Not entirely impressive. Benchmarks from other sites show huge improvements on AMD cards. Some websites show very marginal improvements on the Nvidia front, but it seems to depend on several factors. The scene being benchmarked and the CPU load for example. From what I’ve read, Vulkan scales with CPU, so it could just be my 4790k already showing age compared to the new Haswell-E chips & DDR4 RAM. Here with the DOOM benchmarks, I benched everything from obtaining your armor until you kill the first Imp with the shotgun and some bits with the possessed after if you’re curious to try yourself. I thought that was a fun little experiment to do.

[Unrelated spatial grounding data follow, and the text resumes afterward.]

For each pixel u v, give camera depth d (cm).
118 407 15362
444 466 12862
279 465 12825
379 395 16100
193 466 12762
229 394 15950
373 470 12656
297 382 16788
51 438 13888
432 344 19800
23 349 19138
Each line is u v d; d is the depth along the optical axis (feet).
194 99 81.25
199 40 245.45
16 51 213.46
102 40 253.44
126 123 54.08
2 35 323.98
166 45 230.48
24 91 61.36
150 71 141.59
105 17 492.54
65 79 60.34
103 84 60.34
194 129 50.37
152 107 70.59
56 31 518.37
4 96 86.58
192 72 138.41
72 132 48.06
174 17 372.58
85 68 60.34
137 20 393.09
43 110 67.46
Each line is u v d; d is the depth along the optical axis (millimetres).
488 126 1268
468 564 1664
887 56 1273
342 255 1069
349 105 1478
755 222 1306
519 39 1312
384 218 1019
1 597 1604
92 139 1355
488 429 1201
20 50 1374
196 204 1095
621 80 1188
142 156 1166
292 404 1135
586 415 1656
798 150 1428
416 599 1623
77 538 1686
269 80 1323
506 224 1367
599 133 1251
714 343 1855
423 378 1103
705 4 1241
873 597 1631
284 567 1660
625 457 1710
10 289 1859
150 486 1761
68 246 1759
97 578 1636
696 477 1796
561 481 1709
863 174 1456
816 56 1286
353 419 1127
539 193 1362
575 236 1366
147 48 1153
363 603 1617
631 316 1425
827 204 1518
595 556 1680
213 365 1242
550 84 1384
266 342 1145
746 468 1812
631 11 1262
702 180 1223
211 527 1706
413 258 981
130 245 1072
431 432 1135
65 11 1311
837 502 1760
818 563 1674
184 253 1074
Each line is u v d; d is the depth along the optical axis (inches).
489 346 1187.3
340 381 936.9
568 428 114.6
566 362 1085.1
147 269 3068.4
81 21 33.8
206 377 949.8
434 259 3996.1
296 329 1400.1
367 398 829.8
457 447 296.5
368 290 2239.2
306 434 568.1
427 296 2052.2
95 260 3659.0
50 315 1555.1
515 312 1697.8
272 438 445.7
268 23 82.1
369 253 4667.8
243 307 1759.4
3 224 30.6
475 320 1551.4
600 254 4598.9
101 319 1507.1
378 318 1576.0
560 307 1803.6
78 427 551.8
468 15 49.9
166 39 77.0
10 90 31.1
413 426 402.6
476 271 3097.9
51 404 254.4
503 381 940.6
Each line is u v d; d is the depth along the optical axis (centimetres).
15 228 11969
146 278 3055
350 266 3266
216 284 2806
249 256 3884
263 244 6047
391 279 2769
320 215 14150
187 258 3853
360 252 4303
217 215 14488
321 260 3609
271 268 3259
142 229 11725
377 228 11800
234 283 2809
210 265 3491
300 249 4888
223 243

Conclusion & Final Thoughts
In conclusion, I couldn’t have chosen a better time to upgrade. These cards are just awesome power. I can play DOOM at 4k with DSR and maximum settings (something like 8x TSAA which isn’t even necessary at that resolution) thanks to the 1080. I already sold off the 1070 to a new owner, however, had my 1080 FTW been delayed any more than it had, I likely would’ve stuck with the 1070 and cancelled the 1080. But, I do see the 1080 being a strong contender in the future. The card is really powerful and seems to be untapped, same goes for the 1070. And the quiet, oh how I love not hearing a jet engine fan in my Caselabs chasis. The future looks pretty bright with this hardware!
It’s sad to say goodbye to the 6990. Once I saw how it performed in DOOM, I knew it was time to put it to rest. Goodbye dear friend.
I hope this benchmark proved interesting to you. Please keep in mind this was hardly scientific or ‘professional’ compared to other benchmark sites. I just wanted to see what my personal gains were with this hardware and I just recorded the numbers spit out to me after the cards were switched. Thanks to meta-chart for the graphs.
My next experiment is to play with RAM speed, I believe its my newest bottleneck. Techspot did an interesting article looking at DDR4 4000Mhz RAM and they had some really interesting findings that are contrary to popular belief!